Data shown —
··········
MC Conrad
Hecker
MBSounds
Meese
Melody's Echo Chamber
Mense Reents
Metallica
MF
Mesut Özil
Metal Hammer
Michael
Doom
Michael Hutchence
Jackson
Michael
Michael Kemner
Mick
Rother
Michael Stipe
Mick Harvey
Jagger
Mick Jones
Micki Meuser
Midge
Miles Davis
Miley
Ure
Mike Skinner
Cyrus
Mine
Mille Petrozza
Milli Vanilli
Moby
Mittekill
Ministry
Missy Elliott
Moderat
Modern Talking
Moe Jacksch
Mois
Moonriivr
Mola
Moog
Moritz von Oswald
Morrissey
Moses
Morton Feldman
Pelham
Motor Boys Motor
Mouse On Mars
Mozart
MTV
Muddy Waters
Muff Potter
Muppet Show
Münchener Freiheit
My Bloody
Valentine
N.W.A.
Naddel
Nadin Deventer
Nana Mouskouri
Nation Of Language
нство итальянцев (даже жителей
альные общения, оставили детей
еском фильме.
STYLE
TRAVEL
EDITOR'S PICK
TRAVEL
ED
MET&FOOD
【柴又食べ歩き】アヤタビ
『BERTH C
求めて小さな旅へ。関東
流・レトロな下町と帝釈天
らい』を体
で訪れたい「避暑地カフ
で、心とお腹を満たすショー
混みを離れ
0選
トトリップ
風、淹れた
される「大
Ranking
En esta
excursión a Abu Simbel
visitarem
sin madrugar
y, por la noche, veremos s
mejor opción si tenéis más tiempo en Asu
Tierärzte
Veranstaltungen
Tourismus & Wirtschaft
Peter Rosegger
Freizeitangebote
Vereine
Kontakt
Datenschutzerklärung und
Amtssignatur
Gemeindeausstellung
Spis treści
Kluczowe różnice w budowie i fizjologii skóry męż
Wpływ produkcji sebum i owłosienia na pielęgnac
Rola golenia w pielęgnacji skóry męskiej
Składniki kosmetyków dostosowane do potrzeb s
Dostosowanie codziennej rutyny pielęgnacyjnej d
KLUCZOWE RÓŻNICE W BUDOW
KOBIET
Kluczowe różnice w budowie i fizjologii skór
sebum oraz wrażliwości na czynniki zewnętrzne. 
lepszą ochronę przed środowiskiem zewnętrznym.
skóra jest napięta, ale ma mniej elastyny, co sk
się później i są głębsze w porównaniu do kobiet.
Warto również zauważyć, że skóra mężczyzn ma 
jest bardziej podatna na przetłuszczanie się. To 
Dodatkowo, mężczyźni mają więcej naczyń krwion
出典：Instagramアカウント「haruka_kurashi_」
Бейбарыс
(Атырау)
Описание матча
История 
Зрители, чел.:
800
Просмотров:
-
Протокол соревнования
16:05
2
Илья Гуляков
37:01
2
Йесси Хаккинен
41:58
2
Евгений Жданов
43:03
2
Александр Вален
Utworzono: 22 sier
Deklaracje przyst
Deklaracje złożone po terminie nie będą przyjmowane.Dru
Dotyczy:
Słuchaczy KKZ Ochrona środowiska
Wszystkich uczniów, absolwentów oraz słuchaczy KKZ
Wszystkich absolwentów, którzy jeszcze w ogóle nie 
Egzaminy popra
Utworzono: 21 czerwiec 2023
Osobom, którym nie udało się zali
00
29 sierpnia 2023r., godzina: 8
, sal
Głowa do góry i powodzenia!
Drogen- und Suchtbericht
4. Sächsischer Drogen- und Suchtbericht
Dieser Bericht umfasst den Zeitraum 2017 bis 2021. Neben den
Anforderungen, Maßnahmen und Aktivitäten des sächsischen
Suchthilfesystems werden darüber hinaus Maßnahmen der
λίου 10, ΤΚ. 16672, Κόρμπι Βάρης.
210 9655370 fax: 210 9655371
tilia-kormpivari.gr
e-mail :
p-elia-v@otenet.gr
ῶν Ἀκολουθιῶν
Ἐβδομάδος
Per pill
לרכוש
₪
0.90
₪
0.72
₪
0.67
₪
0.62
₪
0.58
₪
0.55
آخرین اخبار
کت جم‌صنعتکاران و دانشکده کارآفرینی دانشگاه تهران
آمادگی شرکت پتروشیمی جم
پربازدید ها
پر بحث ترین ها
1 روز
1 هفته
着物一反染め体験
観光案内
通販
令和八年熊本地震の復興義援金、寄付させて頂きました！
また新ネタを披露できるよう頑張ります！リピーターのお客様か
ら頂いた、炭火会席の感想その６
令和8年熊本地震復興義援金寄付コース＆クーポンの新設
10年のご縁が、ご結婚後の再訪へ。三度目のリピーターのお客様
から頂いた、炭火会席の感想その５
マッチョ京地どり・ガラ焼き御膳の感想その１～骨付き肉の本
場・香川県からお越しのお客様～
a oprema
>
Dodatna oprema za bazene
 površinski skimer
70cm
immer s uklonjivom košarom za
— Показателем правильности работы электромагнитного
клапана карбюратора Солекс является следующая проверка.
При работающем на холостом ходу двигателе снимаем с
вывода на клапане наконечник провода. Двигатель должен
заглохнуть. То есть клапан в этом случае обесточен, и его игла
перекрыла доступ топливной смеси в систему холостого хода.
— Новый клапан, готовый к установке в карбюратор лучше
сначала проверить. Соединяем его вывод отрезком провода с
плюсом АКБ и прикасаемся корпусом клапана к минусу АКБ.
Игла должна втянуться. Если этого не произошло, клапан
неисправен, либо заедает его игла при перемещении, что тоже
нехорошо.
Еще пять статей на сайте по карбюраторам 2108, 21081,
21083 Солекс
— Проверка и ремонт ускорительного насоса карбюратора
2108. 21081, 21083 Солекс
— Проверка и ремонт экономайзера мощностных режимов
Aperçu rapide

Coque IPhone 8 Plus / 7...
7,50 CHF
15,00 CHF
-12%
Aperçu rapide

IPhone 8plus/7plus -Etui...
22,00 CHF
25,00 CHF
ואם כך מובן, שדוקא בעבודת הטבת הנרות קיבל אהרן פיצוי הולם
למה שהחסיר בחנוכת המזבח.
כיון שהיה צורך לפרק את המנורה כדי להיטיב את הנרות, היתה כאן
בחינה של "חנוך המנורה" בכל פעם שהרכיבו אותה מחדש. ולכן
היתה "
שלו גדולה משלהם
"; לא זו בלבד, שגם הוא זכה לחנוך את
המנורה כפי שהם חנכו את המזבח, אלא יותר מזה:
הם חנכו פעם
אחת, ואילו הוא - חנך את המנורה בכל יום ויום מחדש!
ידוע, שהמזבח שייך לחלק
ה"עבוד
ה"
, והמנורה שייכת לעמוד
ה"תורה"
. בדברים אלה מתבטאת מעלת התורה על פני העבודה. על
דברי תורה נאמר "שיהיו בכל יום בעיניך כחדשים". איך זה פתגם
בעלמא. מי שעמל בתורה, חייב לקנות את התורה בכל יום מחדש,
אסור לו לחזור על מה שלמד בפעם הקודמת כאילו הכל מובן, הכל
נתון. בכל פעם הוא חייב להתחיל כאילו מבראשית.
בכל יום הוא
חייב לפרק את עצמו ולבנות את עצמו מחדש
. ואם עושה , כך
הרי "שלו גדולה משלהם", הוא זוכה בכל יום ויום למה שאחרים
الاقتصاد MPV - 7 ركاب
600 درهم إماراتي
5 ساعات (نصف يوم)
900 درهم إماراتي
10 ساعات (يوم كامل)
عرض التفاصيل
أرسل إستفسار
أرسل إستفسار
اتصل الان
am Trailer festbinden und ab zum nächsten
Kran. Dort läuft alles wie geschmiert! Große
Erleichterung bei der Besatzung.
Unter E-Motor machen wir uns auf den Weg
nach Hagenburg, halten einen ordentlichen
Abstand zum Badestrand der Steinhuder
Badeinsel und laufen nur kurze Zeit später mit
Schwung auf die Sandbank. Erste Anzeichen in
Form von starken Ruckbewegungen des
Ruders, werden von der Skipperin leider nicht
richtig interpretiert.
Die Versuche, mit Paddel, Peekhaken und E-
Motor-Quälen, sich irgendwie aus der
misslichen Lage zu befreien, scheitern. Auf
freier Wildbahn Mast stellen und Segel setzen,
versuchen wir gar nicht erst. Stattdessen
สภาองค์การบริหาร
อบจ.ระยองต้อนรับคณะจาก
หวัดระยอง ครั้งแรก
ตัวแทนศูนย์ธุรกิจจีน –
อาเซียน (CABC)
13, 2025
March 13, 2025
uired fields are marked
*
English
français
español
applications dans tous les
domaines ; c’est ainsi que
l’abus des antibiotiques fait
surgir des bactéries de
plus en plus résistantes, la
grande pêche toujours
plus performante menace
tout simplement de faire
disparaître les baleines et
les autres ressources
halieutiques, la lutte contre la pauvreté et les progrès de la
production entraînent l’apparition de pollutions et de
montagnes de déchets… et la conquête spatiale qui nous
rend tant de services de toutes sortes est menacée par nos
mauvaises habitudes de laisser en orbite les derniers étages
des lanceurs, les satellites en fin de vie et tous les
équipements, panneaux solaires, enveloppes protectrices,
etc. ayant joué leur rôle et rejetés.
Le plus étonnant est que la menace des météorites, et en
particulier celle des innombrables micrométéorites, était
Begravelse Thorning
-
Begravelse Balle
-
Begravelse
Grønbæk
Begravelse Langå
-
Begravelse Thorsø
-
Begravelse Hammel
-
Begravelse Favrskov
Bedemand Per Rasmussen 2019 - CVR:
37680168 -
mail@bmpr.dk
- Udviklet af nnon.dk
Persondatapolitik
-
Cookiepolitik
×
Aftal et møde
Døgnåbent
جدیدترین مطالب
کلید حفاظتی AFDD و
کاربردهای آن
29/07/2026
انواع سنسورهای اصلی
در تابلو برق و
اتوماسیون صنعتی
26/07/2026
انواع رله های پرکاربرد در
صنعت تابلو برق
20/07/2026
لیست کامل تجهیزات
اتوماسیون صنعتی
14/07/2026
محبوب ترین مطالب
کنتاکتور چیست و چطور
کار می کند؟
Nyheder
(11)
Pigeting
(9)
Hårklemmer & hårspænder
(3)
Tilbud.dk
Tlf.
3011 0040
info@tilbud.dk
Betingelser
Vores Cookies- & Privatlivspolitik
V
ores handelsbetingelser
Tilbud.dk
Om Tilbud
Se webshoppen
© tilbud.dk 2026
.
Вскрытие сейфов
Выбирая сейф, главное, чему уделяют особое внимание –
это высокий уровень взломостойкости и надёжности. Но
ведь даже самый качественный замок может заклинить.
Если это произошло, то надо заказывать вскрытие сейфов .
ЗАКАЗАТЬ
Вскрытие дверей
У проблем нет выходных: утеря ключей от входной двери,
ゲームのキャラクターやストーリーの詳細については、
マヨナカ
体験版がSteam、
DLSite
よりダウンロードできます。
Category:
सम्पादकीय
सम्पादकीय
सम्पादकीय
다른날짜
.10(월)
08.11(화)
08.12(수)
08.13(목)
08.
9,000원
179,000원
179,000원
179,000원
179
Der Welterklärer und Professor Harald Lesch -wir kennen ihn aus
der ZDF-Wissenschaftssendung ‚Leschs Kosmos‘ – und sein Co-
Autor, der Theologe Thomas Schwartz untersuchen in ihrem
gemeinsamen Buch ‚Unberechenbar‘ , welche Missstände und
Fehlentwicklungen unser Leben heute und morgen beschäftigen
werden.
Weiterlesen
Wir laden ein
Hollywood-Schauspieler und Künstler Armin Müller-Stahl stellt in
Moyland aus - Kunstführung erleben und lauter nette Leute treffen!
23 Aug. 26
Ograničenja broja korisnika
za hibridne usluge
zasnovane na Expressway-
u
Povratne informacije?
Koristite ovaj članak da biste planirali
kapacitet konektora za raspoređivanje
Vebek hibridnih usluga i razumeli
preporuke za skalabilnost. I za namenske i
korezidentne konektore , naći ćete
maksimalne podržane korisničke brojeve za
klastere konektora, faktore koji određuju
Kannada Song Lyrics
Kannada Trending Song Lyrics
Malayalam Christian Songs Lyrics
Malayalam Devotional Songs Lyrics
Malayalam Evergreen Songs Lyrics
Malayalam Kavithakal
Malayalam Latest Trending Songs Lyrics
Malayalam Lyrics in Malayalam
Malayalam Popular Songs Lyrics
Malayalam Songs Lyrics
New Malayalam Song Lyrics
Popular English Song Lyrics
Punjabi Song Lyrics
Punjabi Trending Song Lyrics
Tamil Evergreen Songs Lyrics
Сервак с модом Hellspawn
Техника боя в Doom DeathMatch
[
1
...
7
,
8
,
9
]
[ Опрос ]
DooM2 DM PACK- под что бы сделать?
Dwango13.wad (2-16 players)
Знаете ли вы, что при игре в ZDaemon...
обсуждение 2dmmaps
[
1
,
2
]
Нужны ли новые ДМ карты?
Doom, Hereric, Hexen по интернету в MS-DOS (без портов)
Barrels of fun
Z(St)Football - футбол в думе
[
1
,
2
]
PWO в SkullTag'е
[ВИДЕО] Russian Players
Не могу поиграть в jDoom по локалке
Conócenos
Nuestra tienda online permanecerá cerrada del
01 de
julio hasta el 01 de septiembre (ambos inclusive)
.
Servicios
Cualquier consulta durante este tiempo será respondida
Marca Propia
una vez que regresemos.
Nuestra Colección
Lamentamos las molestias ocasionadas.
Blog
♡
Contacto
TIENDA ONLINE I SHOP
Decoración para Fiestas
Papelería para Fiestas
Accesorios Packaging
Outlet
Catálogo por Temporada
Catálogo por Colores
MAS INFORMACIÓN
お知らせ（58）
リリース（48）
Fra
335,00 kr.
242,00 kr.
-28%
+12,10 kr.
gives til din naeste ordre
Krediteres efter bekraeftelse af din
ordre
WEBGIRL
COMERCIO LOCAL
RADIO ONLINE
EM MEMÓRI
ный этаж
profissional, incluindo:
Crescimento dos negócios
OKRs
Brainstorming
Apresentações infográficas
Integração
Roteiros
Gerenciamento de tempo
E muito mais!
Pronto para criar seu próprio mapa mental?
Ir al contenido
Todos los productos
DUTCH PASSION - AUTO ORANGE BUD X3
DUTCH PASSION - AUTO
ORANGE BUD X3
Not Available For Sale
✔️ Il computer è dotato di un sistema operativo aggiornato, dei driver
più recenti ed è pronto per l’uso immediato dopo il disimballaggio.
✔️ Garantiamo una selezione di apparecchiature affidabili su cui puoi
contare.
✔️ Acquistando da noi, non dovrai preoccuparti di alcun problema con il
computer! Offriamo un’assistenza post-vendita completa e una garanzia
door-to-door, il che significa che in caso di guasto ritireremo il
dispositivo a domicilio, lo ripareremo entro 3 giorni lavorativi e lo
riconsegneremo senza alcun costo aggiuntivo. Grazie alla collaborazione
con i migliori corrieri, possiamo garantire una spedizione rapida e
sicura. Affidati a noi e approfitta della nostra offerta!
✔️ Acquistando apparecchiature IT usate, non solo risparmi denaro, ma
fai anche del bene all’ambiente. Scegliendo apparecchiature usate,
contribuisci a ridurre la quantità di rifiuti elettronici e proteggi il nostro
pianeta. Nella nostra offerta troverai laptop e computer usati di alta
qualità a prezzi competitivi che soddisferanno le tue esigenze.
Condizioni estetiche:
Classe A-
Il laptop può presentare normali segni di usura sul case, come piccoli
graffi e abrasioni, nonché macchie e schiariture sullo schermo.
··········
Problem to work on — For an answer, give a copy of every line in the listing that holds the word "Deklaracje".

Answer for the task —
Deklaracje przyst
Deklaracje złożone po terminie nie będą przyjmowane.Dru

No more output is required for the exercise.